EXCERPT TO READ:
━━━
Tuesday, 13 March 2018

The Bloody Letter

Last Friday, I got my first opportunity to get Belagus and his Dol Amroth battle company on the table…

Belagus moved his piece across the board and looked up at the Princess. She was distracted, her moves poor and uncoordinated. Finally, she turned away from the board and looked out a window. ‘I have a letter,’ she said. ‘I need it delivered to a friend in Lossarnach. A captain stationed in the mountains…’
            Belagus set-off the next day. He was joined by Coric, his old swordmaster; Levant, a young soldier in the Princess’ personal guard, and the brothers Eldamir and Caellen, who had spent several years serving as rangers in the White Mountains. Most of their journey passed pleasantly as they made their way through the civilized lands of the south, but as they headed north into the mountains the road became more difficult. They were still two days from their destination, when they crossed paths with a band of orcs…
            Seeing them coming, Belagus ordered his men to take defensive positons, while Eldamir and Caellen went to work. As the orcs charged, the brothers let fly with their arrows. In minutes, two orcs were down, and another was badly wounded. Then the orcs were upon them. Both Coric and Levant were battered back, and even the brothers were forced to join in the desperate fight. Only Belagus stood his ground, his blade flashing this way and that. Just when it looked like the small party might be overwhelmed, Belagus cut down an orc and the rest fled in panic. Taking stock, only Coric was badly wounded. The party waited a day while Coric recovered, then hurried on their way. Eventually, they reached the outpost and delivered their letter.
They stayed at the outpost for a few more days, then set-off home. Two days out, they were ambushed by the same group of orcs. This time, the fight went against them. The orcs came at such speed that bows were useless and the fighting became desperate. Just when the fight looked bleakest, the orcs, apparently having accomplished what they wanted, retreated in an orderly fashion.
Although everyone lived, the small party was in bad shape. Coric’s leg had been smashed, and Caellen had suffered a nasty sword cut to his side. Although he claimed to only have suffered small cuts and bruises, Belagus realized he had reopened the old wound that had pulled him from the front lines, what seemed a lifetime ago.
━━━
DATA SHOWN:
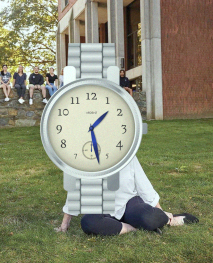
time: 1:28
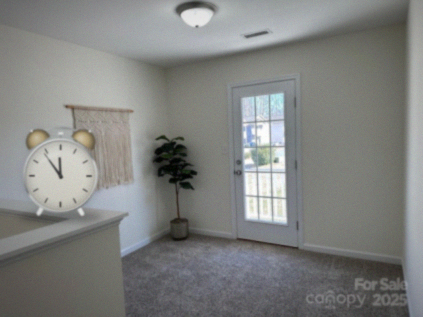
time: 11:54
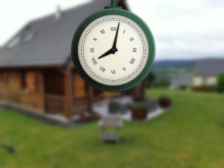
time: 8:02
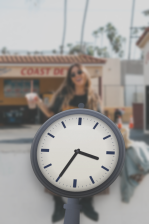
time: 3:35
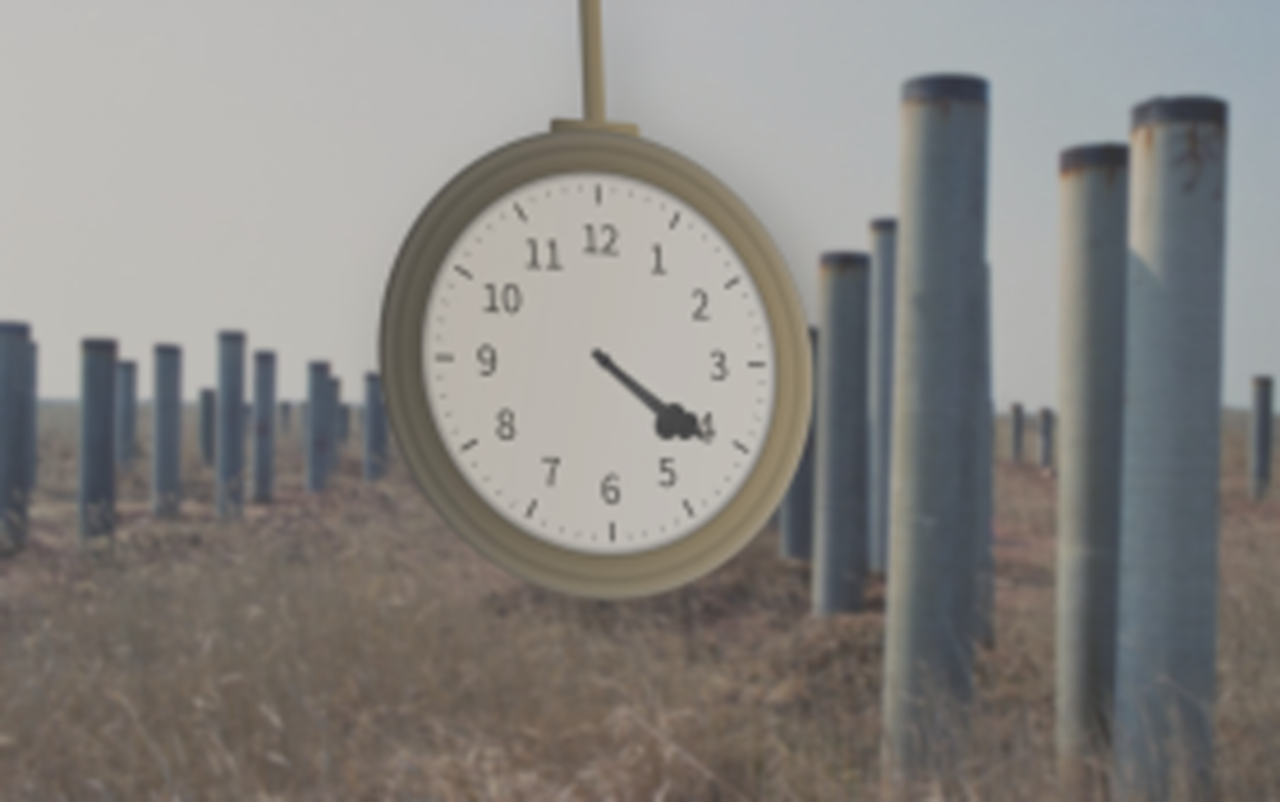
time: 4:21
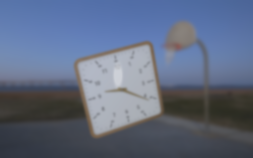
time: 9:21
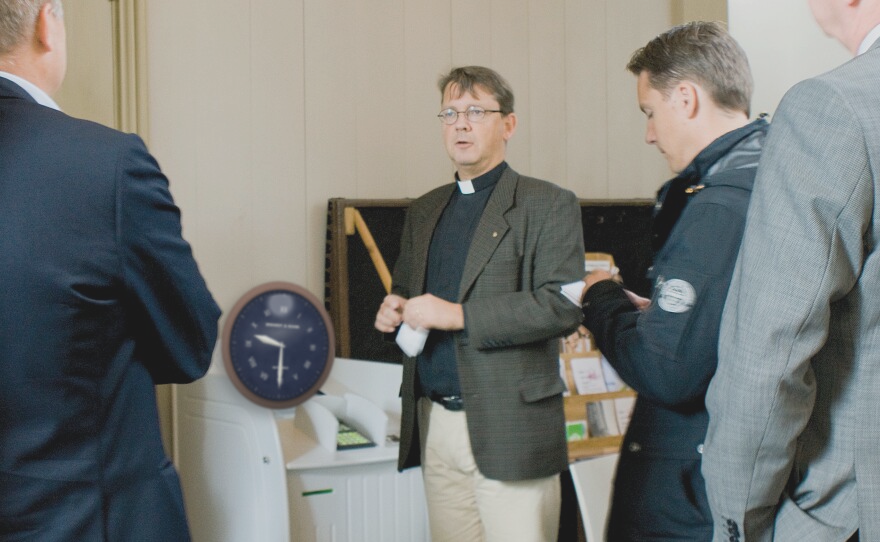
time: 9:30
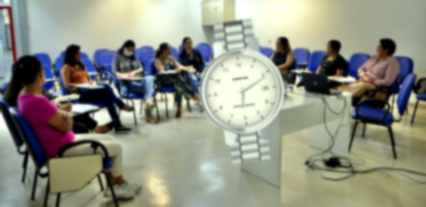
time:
━━━
REQUIRED TASKS:
1/ Answer these about "The Bloody Letter":
(a) To which place was the Princess's letter to be delivered?
(b) What was Coric's role in relation to Belagus?
(c) What injury did Caellen suffer in the ambush on the way home?
2/ Return everything in "The Bloody Letter" from "Although everyone lived, the" down to "a lifetime ago.".
The data that comes after the story is separate material.

TASK-BY-TASK SOLUTIONS:
1/
(a) Lossarnach, to a captain stationed in the mountains.
(b) He was Belagus's old swordmaster.
(c) A nasty sword cut to his side.

2/
Although everyone lived, the small party was in bad shape. Coric’s leg had been smashed, and Caellen had suffered a nasty sword cut to his side. Although he claimed to only have suffered small cuts and bruises, Belagus realized he had reopened the old wound that had pulled him from the front lines, what seemed a lifetime ago.